Taking a close look at Thomas Adès’s The Tempest, Professor Edward Venn of the University of Leeds and choreographer and director Aletta Collins – who choreographed the opera’s premiere in 2004 – explore the conversation between different elements in opera.
They also consider the notions of confinement and restricted movement in all three of Adès’s operas: The Tempest, Powder Her Face (1995), and The Exterminating Angel (2016), which take on a new significance in the COVID-era.
Episode 2: Carnivalesque
“The licence to misbehave.”
From Monteverdi to Monty Python, cross-dressing, gross-out humour and a preoccupation with the grotesque seems to offer a release from the constraints of morality and social conventions.
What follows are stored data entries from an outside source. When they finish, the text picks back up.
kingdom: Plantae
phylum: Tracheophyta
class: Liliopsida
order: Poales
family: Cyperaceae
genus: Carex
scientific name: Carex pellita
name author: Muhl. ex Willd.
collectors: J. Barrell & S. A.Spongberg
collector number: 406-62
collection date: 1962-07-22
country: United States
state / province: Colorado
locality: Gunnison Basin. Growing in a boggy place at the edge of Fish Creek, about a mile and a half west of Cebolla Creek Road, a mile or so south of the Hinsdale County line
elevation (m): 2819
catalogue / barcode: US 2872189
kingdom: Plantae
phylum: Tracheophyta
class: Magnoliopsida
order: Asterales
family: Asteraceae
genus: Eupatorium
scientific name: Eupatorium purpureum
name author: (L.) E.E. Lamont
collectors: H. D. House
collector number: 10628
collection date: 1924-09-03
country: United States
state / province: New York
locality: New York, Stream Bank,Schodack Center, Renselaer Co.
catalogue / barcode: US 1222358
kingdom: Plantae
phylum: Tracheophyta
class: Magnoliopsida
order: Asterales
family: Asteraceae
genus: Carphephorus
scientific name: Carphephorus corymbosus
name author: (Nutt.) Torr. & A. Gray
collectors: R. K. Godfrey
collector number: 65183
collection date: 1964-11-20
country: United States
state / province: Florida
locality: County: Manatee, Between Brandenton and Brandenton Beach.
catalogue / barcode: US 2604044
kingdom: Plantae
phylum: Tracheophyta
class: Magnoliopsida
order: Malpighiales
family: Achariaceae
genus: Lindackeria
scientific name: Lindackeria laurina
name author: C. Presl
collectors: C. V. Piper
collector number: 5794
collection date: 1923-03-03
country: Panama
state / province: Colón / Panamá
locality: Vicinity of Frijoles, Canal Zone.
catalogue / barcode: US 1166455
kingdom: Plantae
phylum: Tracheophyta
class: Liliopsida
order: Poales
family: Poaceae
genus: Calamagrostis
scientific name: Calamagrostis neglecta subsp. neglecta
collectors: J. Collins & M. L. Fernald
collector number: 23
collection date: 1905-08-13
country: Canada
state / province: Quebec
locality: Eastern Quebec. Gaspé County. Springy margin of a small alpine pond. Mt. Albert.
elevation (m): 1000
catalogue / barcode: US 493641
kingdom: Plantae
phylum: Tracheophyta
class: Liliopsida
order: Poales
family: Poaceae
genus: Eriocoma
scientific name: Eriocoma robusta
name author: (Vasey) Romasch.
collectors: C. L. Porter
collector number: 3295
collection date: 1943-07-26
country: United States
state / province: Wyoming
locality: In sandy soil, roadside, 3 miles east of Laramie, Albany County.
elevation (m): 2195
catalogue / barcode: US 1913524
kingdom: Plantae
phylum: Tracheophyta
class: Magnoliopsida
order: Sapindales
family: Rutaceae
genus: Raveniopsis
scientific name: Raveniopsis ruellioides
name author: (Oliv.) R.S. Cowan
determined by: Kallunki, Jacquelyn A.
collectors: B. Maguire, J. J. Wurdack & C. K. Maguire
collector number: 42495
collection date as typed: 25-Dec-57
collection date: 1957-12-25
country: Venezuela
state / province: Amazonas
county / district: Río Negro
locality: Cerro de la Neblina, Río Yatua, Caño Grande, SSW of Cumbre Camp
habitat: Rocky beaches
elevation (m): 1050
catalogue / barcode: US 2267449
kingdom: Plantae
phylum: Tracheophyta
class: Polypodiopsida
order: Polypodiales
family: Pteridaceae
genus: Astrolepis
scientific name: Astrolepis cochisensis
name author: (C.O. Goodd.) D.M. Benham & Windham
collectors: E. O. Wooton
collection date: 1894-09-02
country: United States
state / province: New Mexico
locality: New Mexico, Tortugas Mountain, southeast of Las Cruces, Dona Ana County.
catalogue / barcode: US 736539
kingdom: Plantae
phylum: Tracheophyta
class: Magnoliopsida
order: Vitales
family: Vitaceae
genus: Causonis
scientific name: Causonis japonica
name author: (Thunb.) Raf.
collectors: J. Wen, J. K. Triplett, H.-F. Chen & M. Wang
Warning: this podcast features frank discussion of bodily functions!
Episode 1: Performing Violence
“In cinema you are a spectator; in opera you are present. I’m fascinated by the notion that we witness in opera: we have to endure.”
Ranging from Ancient Greece to The Godfather, and focusing on the operas of Puccini and Verdi, the 2020 Holberg Prize Laureate Professor Griselda Pollock discusses with Opera North Projects Director, Dominic Gray, how violence is represented in painting, sculpture, film and literature, how it is performed in opera, and its implications.